"We all fear God. He turns the earth, he set it swinging firmly in space, Gave life to the world and light to the sky. Death leaps at the fools who forget their God. He who lives humbly has angels from Heaven To carry him courage and strength and belief."
The Seafarer believes that those individuals who forget their God will die quickly and without help. Those who live according to God's wishes, humbly, as Jesus did, will have the help of the angels who will carry them courage and strength and belief.
Courage and strength are two of the pagan ideals of the Anglo-Saxon period...their belief that they will only live after death by the stories told of their heroism. The Christian beliefs include the afterlife in Heaven with God.
The pre-Christian Anglo-Saxons relied heavily on fate and the deeds they did which resulted in songs to secure a place in the afterlife. Think of Beowulf and all his heroic deeds (the sea monsters, Grendel, Grendel's mother, and the Dragon).
In lines 108-110 the author says,
"Death leaps at the fools who forget their God
He who lives humbly has angels from Heaven
To carry him courage and strength and belief".
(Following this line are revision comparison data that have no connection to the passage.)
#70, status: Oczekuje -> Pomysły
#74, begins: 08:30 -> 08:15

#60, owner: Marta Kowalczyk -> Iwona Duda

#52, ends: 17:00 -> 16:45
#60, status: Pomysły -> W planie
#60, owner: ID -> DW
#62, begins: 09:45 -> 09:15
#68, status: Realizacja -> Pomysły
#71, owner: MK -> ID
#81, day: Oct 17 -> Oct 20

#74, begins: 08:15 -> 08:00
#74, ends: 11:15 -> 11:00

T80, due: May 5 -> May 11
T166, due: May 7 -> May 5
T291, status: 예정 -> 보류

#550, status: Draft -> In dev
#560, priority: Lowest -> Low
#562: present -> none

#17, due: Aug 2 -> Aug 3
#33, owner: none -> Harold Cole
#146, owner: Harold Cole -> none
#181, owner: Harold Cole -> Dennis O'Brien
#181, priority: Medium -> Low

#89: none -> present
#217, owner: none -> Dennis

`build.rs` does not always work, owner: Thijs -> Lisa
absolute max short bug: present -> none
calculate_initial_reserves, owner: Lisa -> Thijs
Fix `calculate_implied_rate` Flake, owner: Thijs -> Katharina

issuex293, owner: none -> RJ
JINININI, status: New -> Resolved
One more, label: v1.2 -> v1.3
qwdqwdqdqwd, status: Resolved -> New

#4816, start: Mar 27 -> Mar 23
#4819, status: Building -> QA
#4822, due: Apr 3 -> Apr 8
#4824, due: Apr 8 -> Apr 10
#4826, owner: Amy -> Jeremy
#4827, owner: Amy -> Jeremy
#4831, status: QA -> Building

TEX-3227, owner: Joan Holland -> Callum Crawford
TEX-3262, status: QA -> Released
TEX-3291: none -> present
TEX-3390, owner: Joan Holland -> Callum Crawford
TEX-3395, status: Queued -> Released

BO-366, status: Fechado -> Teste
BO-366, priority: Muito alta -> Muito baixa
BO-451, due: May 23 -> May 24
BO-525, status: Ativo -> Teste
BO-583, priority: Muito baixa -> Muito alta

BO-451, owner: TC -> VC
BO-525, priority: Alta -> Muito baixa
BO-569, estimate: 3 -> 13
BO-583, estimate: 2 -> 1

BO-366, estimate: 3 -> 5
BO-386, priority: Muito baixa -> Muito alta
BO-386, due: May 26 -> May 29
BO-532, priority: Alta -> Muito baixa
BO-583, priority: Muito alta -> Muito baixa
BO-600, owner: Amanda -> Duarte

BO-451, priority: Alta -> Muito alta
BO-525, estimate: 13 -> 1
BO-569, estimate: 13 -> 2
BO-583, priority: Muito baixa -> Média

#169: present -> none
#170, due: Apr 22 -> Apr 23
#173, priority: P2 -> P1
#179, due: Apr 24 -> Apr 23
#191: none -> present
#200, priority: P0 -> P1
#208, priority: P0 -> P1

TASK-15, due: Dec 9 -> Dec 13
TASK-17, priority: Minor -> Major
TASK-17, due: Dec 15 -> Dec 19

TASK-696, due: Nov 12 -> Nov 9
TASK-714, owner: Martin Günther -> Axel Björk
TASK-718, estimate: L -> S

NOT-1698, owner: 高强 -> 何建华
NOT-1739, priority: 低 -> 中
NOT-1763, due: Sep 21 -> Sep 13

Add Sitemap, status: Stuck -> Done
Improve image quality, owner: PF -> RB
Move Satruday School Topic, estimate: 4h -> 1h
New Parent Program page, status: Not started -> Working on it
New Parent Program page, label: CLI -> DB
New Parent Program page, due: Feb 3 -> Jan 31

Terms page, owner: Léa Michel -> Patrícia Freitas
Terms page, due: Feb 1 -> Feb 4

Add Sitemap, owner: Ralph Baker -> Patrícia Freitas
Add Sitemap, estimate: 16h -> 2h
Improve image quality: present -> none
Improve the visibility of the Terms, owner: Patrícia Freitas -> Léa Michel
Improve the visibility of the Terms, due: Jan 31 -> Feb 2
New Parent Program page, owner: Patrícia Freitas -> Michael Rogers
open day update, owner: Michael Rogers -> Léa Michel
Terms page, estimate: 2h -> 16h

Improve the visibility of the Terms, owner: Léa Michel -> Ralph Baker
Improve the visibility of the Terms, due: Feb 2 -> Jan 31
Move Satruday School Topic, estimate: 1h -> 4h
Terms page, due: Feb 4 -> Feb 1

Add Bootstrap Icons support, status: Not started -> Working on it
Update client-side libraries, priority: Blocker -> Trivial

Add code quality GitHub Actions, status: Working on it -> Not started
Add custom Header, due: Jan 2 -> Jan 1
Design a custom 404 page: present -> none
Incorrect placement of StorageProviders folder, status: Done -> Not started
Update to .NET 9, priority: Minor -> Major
The author believes in a God that, though loving, is also wrathful "for a soul overflowing with sin" (Line 103), and says that "we all fear God" (Line 105). He conludes that "fools who forget their God" (Line 108) will be punished and will face his anger in death. On the other hand, to someone who lives humbly, a benevolent God will send the gifts of "courage and strength and belief" (Line 110) to him on his journey through life.